The two weeks I spent in an office of the Bernisches Historisches Museum in Switzerland were the most exciting I had during preparations of Volume 15.
Two years earlier, the museum had received a previously unknown collection of private letters from the Swiss Winteler family. Many letters in the collection had been torn and available only as fragments, which the museum staff scanned and catalogued. But a museum's mission and interest is different from that of an archive's. While a few of the letters from the collection were exhibited, others that were just as significant for scientists and historians remained behind closed doors.
The 34 documents from this collection, now published in Volume 15, reveal Einstein's earliest romantic love for the eighteen-year old Marie Winteler, daughter of his hosts in Aarau when he was a high school student. Prior to the release of this new correspondence, only one letter by Einstein to Marie and two letters by Marie to Einstein were known to scholars.
So there I was trying to decipher, understand, combine, and transcribe the partly and sometimes almost impossible to read bits and pieces left from the outpourings of affectionate and playful sentiments for Marie written by the seventeen-year-old Albert some 125 years ago.

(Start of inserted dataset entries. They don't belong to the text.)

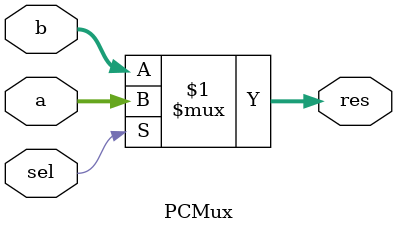
<source format=v>
module PCMux(res, a, b, sel);
   input [31:0] a, b;
   input	sel;
   output [31:0] res;

   assign res = (sel) ? a:b;
endmodule // main

</source>
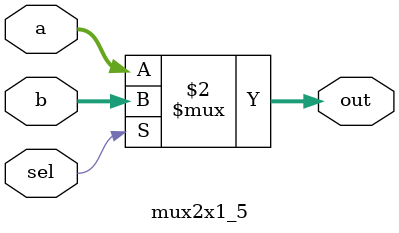
<source format=v>
module mux2x1_32 (
  input wire [31:0] a, b,
  input wire sel,
  output wire [31:0] out
);
  assign out = (sel == 0) ? a : b;
endmodule

module mux2x1_5 (
  input wire [4:0] a, b,
  input wire sel,
  output wire [4:0] out
);
  assign out = (sel == 0) ? a : b;
endmodule
</source>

I think these letters, now published in Volume 15 of The Collected Papers of Albert Einstein, offer novel glimpses into the evolving personality of the young man. The letters reveal Einstein's attempt to reestablish a close relationship with Marie Winteler some 15 years after their initial teenage romance. These documents seem to confirm what I have suspected for a long time, namely, that Einstein's marriage to his first wife Mileva Marić was in shambles as early as 1909/1910, two to three years before Elsa Einstein, who would become his second wife, entered the scene.